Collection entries
--- start ---
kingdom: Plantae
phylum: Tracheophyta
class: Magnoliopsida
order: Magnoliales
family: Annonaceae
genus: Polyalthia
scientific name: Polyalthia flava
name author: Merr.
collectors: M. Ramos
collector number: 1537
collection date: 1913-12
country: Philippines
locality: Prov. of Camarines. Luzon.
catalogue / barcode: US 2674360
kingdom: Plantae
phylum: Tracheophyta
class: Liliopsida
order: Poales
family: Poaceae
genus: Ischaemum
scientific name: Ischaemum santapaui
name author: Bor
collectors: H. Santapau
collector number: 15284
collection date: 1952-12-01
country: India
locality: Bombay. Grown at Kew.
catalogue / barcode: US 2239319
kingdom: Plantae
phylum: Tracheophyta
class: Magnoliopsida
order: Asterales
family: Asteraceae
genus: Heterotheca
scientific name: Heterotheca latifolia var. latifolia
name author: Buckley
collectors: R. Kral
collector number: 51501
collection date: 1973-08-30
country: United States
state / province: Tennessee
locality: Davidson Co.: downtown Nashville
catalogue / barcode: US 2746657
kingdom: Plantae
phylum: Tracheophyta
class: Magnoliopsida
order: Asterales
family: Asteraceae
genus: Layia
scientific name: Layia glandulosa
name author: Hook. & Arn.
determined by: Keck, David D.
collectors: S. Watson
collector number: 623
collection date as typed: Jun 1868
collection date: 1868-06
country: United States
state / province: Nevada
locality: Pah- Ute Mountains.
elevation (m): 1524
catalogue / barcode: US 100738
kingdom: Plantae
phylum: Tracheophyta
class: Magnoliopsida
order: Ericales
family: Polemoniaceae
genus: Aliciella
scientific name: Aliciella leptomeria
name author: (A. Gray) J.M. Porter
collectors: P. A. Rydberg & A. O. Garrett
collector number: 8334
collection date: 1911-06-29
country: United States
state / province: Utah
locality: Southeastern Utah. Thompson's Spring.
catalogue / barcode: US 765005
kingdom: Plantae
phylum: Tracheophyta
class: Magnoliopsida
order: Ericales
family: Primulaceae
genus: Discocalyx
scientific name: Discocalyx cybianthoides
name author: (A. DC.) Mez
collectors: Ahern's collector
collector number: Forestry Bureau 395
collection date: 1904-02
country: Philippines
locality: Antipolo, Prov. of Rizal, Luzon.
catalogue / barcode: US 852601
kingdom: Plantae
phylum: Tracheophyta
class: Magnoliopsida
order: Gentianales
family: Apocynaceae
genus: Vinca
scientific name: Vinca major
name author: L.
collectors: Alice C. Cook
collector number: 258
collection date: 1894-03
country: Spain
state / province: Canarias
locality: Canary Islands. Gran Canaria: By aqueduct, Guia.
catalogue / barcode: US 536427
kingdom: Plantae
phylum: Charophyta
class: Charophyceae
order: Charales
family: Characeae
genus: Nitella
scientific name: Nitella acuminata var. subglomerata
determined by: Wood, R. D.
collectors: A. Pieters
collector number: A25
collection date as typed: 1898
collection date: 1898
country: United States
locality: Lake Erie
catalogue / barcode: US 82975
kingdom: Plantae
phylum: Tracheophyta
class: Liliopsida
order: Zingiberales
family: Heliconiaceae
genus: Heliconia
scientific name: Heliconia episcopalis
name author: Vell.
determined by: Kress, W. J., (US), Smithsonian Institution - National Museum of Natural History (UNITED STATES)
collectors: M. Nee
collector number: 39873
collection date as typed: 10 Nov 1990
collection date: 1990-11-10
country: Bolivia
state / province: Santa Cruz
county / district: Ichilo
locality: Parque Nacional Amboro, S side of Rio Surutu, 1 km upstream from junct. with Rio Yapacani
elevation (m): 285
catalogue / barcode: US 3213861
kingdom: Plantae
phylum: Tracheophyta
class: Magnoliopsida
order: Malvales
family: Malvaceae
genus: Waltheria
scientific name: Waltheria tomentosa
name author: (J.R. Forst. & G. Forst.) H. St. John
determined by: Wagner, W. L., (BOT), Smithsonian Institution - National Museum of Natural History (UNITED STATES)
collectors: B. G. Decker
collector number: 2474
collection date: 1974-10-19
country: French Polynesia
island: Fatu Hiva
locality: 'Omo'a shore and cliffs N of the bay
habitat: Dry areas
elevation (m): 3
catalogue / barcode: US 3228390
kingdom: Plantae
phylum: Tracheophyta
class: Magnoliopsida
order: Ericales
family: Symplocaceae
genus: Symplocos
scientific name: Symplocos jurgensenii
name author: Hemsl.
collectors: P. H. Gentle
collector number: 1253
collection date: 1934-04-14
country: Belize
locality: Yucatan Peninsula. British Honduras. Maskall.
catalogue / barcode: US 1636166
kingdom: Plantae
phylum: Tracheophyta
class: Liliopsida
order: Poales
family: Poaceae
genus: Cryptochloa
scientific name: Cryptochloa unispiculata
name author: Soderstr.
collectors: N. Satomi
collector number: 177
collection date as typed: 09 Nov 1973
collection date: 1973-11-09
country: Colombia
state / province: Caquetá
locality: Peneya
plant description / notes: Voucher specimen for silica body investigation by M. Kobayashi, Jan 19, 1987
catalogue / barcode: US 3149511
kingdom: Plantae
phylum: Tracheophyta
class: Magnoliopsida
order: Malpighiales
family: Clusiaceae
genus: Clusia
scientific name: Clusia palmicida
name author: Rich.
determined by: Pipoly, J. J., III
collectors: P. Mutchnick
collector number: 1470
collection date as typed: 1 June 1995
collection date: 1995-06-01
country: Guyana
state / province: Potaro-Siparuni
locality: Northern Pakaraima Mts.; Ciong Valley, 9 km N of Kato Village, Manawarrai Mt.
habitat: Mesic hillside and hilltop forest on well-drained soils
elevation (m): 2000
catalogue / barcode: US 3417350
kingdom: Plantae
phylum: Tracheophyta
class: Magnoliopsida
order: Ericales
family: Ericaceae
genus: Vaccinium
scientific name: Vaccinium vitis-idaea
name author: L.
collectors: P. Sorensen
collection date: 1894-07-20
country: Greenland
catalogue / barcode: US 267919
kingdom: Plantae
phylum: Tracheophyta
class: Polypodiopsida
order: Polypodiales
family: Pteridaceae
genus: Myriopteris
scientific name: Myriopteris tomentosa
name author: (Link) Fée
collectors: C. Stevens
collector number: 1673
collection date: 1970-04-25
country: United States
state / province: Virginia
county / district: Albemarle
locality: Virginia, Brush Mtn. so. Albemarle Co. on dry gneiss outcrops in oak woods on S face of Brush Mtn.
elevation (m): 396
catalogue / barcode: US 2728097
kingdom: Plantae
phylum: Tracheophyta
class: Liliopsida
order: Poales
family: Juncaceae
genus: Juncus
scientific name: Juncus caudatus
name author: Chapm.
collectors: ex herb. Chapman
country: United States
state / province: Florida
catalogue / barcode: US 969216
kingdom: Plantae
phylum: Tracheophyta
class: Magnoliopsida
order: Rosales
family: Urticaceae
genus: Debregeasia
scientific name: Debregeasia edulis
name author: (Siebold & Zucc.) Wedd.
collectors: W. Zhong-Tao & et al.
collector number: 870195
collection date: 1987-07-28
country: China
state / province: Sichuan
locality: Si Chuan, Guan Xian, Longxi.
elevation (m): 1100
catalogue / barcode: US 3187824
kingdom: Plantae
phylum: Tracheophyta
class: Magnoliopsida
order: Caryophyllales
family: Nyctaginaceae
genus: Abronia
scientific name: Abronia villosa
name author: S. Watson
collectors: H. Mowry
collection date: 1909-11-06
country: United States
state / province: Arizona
--- end ---
■ **Your objective**
Reproduce all of the data above line for line, changing nothing.

■ **Answer to this problem**
kingdom: Plantae
phylum: Tracheophyta
class: Magnoliopsida
order: Magnoliales
family: Annonaceae
genus: Polyalthia
scientific name: Polyalthia flava
name author: Merr.
collectors: M. Ramos
collector number: 1537
collection date: 1913-12
country: Philippines
locality: Prov. of Camarines. Luzon.
catalogue / barcode: US 2674360
kingdom: Plantae
phylum: Tracheophyta
class: Liliopsida
order: Poales
family: Poaceae
genus: Ischaemum
scientific name: Ischaemum santapaui
name author: Bor
collectors: H. Santapau
collector number: 15284
collection date: 1952-12-01
country: India
locality: Bombay. Grown at Kew.
catalogue / barcode: US 2239319
kingdom: Plantae
phylum: Tracheophyta
class: Magnoliopsida
order: Asterales
family: Asteraceae
genus: Heterotheca
scientific name: Heterotheca latifolia var. latifolia
name author: Buckley
collectors: R. Kral
collector number: 51501
collection date: 1973-08-30
country: United States
state / province: Tennessee
locality: Davidson Co.: downtown Nashville
catalogue / barcode: US 2746657
kingdom: Plantae
phylum: Tracheophyta
class: Magnoliopsida
order: Asterales
family: Asteraceae
genus: Layia
scientific name: Layia glandulosa
name author: Hook. & Arn.
determined by: Keck, David D.
collectors: S. Watson
collector number: 623
collection date as typed: Jun 1868
collection date: 1868-06
country: United States
state / province: Nevada
locality: Pah- Ute Mountains.
elevation (m): 1524
catalogue / barcode: US 100738
kingdom: Plantae
phylum: Tracheophyta
class: Magnoliopsida
order: Ericales
family: Polemoniaceae
genus: Aliciella
scientific name: Aliciella leptomeria
name author: (A. Gray) J.M. Porter
collectors: P. A. Rydberg & A. O. Garrett
collector number: 8334
collection date: 1911-06-29
country: United States
state / province: Utah
locality: Southeastern Utah. Thompson's Spring.
catalogue / barcode: US 765005
kingdom: Plantae
phylum: Tracheophyta
class: Magnoliopsida
order: Ericales
family: Primulaceae
genus: Discocalyx
scientific name: Discocalyx cybianthoides
name author: (A. DC.) Mez
collectors: Ahern's collector
collector number: Forestry Bureau 395
collection date: 1904-02
country: Philippines
locality: Antipolo, Prov. of Rizal, Luzon.
catalogue / barcode: US 852601
kingdom: Plantae
phylum: Tracheophyta
class: Magnoliopsida
order: Gentianales
family: Apocynaceae
genus: Vinca
scientific name: Vinca major
name author: L.
collectors: Alice C. Cook
collector number: 258
collection date: 1894-03
country: Spain
state / province: Canarias
locality: Canary Islands. Gran Canaria: By aqueduct, Guia.
catalogue / barcode: US 536427
kingdom: Plantae
phylum: Charophyta
class: Charophyceae
order: Charales
family: Characeae
genus: Nitella
scientific name: Nitella acuminata var. subglomerata
determined by: Wood, R. D.
collectors: A. Pieters
collector number: A25
collection date as typed: 1898
collection date: 1898
country: United States
locality: Lake Erie
catalogue / barcode: US 82975
kingdom: Plantae
phylum: Tracheophyta
class: Liliopsida
order: Zingiberales
family: Heliconiaceae
genus: Heliconia
scientific name: Heliconia episcopalis
name author: Vell.
determined by: Kress, W. J., (US), Smithsonian Institution - National Museum of Natural History (UNITED STATES)
collectors: M. Nee
collector number: 39873
collection date as typed: 10 Nov 1990
collection date: 1990-11-10
country: Bolivia
state / province: Santa Cruz
county / district: Ichilo
locality: Parque Nacional Amboro, S side of Rio Surutu, 1 km upstream from junct. with Rio Yapacani
elevation (m): 285
catalogue / barcode: US 3213861
kingdom: Plantae
phylum: Tracheophyta
class: Magnoliopsida
order: Malvales
family: Malvaceae
genus: Waltheria
scientific name: Waltheria tomentosa
name author: (J.R. Forst. & G. Forst.) H. St. John
determined by: Wagner, W. L., (BOT), Smithsonian Institution - National Museum of Natural History (UNITED STATES)
collectors: B. G. Decker
collector number: 2474
collection date: 1974-10-19
country: French Polynesia
island: Fatu Hiva
locality: 'Omo'a shore and cliffs N of the bay
habitat: Dry areas
elevation (m): 3
catalogue / barcode: US 3228390
kingdom: Plantae
phylum: Tracheophyta
class: Magnoliopsida
order: Ericales
family: Symplocaceae
genus: Symplocos
scientific name: Symplocos jurgensenii
name author: Hemsl.
collectors: P. H. Gentle
collector number: 1253
collection date: 1934-04-14
country: Belize
locality: Yucatan Peninsula. British Honduras. Maskall.
catalogue / barcode: US 1636166
kingdom: Plantae
phylum: Tracheophyta
class: Liliopsida
order: Poales
family: Poaceae
genus: Cryptochloa
scientific name: Cryptochloa unispiculata
name author: Soderstr.
collectors: N. Satomi
collector number: 177
collection date as typed: 09 Nov 1973
collection date: 1973-11-09
country: Colombia
state / province: Caquetá
locality: Peneya
plant description / notes: Voucher specimen for silica body investigation by M. Kobayashi, Jan 19, 1987
catalogue / barcode: US 3149511
kingdom: Plantae
phylum: Tracheophyta
class: Magnoliopsida
order: Malpighiales
family: Clusiaceae
genus: Clusia
scientific name: Clusia palmicida
name author: Rich.
determined by: Pipoly, J. J., III
collectors: P. Mutchnick
collector number: 1470
collection date as typed: 1 June 1995
collection date: 1995-06-01
country: Guyana
state / province: Potaro-Siparuni
locality: Northern Pakaraima Mts.; Ciong Valley, 9 km N of Kato Village, Manawarrai Mt.
habitat: Mesic hillside and hilltop forest on well-drained soils
elevation (m): 2000
catalogue / barcode: US 3417350
kingdom: Plantae
phylum: Tracheophyta
class: Magnoliopsida
order: Ericales
family: Ericaceae
genus: Vaccinium
scientific name: Vaccinium vitis-idaea
name author: L.
collectors: P. Sorensen
collection date: 1894-07-20
country: Greenland
catalogue / barcode: US 267919
kingdom: Plantae
phylum: Tracheophyta
class: Polypodiopsida
order: Polypodiales
family: Pteridaceae
genus: Myriopteris
scientific name: Myriopteris tomentosa
name author: (Link) Fée
collectors: C. Stevens
collector number: 1673
collection date: 1970-04-25
country: United States
state / province: Virginia
county / district: Albemarle
locality: Virginia, Brush Mtn. so. Albemarle Co. on dry gneiss outcrops in oak woods on S face of Brush Mtn.
elevation (m): 396
catalogue / barcode: US 2728097
kingdom: Plantae
phylum: Tracheophyta
class: Liliopsida
order: Poales
family: Juncaceae
genus: Juncus
scientific name: Juncus caudatus
name author: Chapm.
collectors: ex herb. Chapman
country: United States
state / province: Florida
catalogue / barcode: US 969216
kingdom: Plantae
phylum: Tracheophyta
class: Magnoliopsida
order: Rosales
family: Urticaceae
genus: Debregeasia
scientific name: Debregeasia edulis
name author: (Siebold & Zucc.) Wedd.
collectors: W. Zhong-Tao & et al.
collector number: 870195
collection date: 1987-07-28
country: China
state / province: Sichuan
locality: Si Chuan, Guan Xian, Longxi.
elevation (m): 1100
catalogue / barcode: US 3187824
kingdom: Plantae
phylum: Tracheophyta
class: Magnoliopsida
order: Caryophyllales
family: Nyctaginaceae
genus: Abronia
scientific name: Abronia villosa
name author: S. Watson
collectors: H. Mowry
collection date: 1909-11-06
country: United States
state / province: Arizona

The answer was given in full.